My February project for 2017 is CmdArt. I had previously discussed my ConsoleImage library. It was a little library which allows you to post an image in a DOS command window. Due to the limitations of the platform we have to get creative about how we render the images and make them look as nice as possible (which still isn’t very nice, but better than an grey-on-black window).
The ConsoleImage library I originally posted about contained this image rendering algorithm and some basic methods for invoking it and putting the results into the console. Using this as a starting point I got a little bit more ambitious. I started working on a bigger library which contained a number of rendering and drawing primitives for the console. Then I moved on to layering and compositing. Then I started working on interactive controls like drop-downs, select lists, radio buttons, and text boxes. And then…I realized it was all a bit of a mess and a total waste of time. The DOS console wasn’t the place for all this. If people want a UI, they can throw one together in VisualStudio in a few minutes. Jumping through a bunch of hoops to produce a UI in DOS which is much less functional and attractive isn’t a good use of anybody’s time. Nobody needs a comprehensive, inversion-of-control UI framework for developing DOS programs. It’s far too much tooling for such a simple environment.

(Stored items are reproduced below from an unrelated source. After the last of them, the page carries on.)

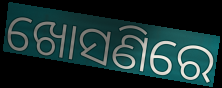
ଖୋସଣିରେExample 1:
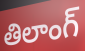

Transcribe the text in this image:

తిలాంగ్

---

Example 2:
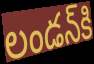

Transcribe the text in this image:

లండన్‌కి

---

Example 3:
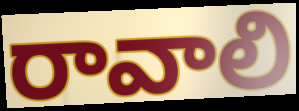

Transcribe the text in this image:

రావాలి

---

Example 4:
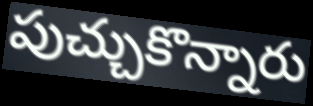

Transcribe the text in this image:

పుచ్చుకొన్నారు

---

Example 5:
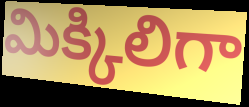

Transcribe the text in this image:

మిక్కిలిగా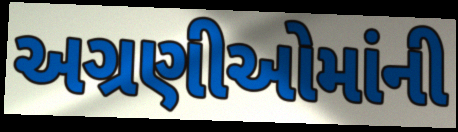
અગ્રણીઓમાંનીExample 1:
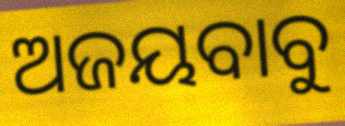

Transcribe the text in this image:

ଅଜୟବାବୁ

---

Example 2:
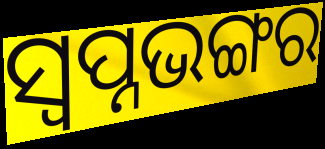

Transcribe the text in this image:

ସ୍ୱପ୍ନଭଙ୍ଗର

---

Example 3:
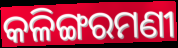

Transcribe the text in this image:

କଳିଙ୍ଗରମଣୀ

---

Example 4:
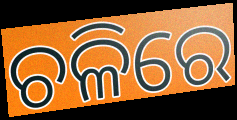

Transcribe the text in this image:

ଚଳିରେ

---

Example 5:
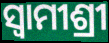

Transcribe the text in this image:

ସ୍ଵାମୀଶ୍ରୀ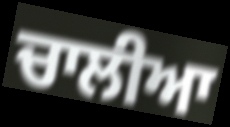
ਚਾਲੀਆ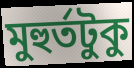
মুহুর্তটুকুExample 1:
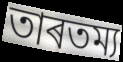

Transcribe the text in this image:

DOS is for little utilities, batch processing, and programs that you start before you go to lunch and come back to see a bunch of log output. It’s not as functional as the Linux terminal and frankly people just don’t use it in the same way. I’m not sure people would use it the same if they could. Hell, Windows has Powershell now, which isn’t quite iterm2 but it is a nice step up from DOS (I’m not sure if Powershell is any more suitable for artwork, though I suspect it isn’t).
The use-case I am imagining is that somebody already has a little console program, and they want to display some colorful ASCII art in there as a nice little bit of artistic flair, or include a down-resolution logo, or put up a big colorful warning when something goes wrong, or include some little joke or easter egg. This is for a little extra in an existing program and not a major productivity tool.
I went back to the beginning. I created a little double-buffering system for efficient screen updates (screen operations are unexpectedly expensive, so minimizing those can increase performance significantly), I created some basic primitives for working with screen regions and windowing, and some abstractions to give a little bit of implementation flexibility, which I’ve mostly used to faciliate unit testing. On top of this I dumped my Image rendering algorithms. It’s not a fancy library and it certainly won’t be the most popular download on Nuget.org, but I think it can be a nice little addition when you’re writing a console program and want to provide a little flair for your users.
The core of the library is available on nuget and is completely usable. There are a handful of features I want to add to it for specific use-cases, but for the most part I want to declare this “Mission Complete” and walk away from it before I waste any more of my time on it.